Le problème des Beaux-arts
par Thibaud Josset
Les Beaux-arts ont le pouvoir de faire évoluer les systèmes de représentation, non de les répéter. Lorsqu’il y a répétition, imitation, il y a alors stagnation et les Beaux-arts cessent d’être. Dans le même temps, s’il y a négation des systèmes préexistants, absence d’attache, alors les Beaux-arts cessent tout autant d’être. Pour mériter leur dénomination, les Beaux-arts se doivent de s’inscrire dans une continuité qu’ils rêvent de rompre. Cela signifie chercher à briser codes et principes connus tout en souhaitant ardemment ne jamais avoir à s’en séparer. Si l’une de ces deux conditions fait défaut, la création n’est que divertissement sans fond ou à l’inverse concept sans âme. Tout autre jugement de valeur est inconsistant, toute autre typologie inutile.
La tension fondatrice que l’on perçoit presqu’invariablement chez les personnalités ayant véritablement « touché » leur sujet, quoi qu’elle puisse prendre diverses formes, est un rapport mêlé d’amour et de haine à l’égard de leur art lui-même. L’extase béate devant la création des autres ne fait pas l’amateur d’art, de même que la volonté d’effacer les traces laissées par les autres avant soi ne fait pas l’avant-gardiste. Admirer de tout son cœur une œuvre tout en ressentant le besoin viscéral de l’anéantir, de l’écraser sous sa propre vision, voici le « problème » qui ronge, torture et motive l’existence d’un artiste.
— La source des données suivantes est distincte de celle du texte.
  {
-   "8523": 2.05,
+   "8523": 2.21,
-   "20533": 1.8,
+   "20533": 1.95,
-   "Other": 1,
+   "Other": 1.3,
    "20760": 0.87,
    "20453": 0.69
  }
Être « créatif » n’est bon qu’à amuser le public ou encore plus égoïstement soi-même. Voilà ce qui différencie les Beaux-arts de l’art en général. Ce n’est pas qu’un apport à l’histoire du medium utilisé, à la conservation de la technique ou à une permanence culturelle attribuant une valeur à certains modes d’expression au titre qu’ils se placent dans une continuité remontant à l’antiquité.
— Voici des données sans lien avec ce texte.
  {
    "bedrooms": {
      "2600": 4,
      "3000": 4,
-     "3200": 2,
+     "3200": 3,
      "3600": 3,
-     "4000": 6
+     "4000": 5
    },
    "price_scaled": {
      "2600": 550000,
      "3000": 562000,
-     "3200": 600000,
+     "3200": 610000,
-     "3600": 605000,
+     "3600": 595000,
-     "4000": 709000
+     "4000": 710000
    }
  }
Ce n’est pas une étiquette vide de sens qui peut se laisser diluer dans le grand bain des expessions esthétiques ni dans le flux anodin du beau décoratif. Les Beaux-arts sont avant tout quête de plasticité là où il y a rigidité, de transformation là où il y a sclérose, ce qui
suppose toujours au moins un peu, un refus de se soumettre au cours des choses, à l’état de la société ou tout simplement à la condition humaine.
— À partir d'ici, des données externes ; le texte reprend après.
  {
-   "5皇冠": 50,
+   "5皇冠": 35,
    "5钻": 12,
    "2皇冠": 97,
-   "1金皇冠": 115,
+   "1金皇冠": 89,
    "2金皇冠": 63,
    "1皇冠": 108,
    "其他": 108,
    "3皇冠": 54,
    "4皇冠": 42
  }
Cela n’impose pas l’engagement, ni social ni philosophique, mais le besoin de ne pas se laisser faire par ce qui n’est pas soi et ceci, en évitant la voie narcissique offerte par l’art pour l’art, par le concept fanfaron et le moi mis en scène. L’artiste qui fait les Beaux-arts est un parangon de paradoxe humain : ayant décidé de dédier sa vie à un mode d’expression qui lui est préalable et qui lui survivra, qui est absolument tout pour lui au point qu’il se sent n’être qu’un nain sous le regard des géants qui en ont fait la gloire passée, il ne peut cependant faire autrement que d’en saper l’édifice afin de le reconstruire à sa façon, d’abaisser ses
splendeurs jusqu’au ras du sol pour les faire siennes et, après y avoir apposé sa vision d’individu, les replacer au sommet des trésors qui surplombent l’existence terrestre.
Celles et ceux qui souhaitent s’engager sur la voie artistique doivent se poser les bonnes questions afin de ne pas se fourvoyer dans leurs objectifs et risquer d’entraîner les autres dans leur chimère. Où se trouve la priorité : dans l’art ou l’individu qui le fait, dans son propre art ou dans celui des autres, dans le réel ou dans les sens, dans les sens ou dans l’imagination, dans la création ou dans la vie ? À ces questions, il n’y a pas de mauvaise réponse. Mais il existe assurément de mauvais points de vue.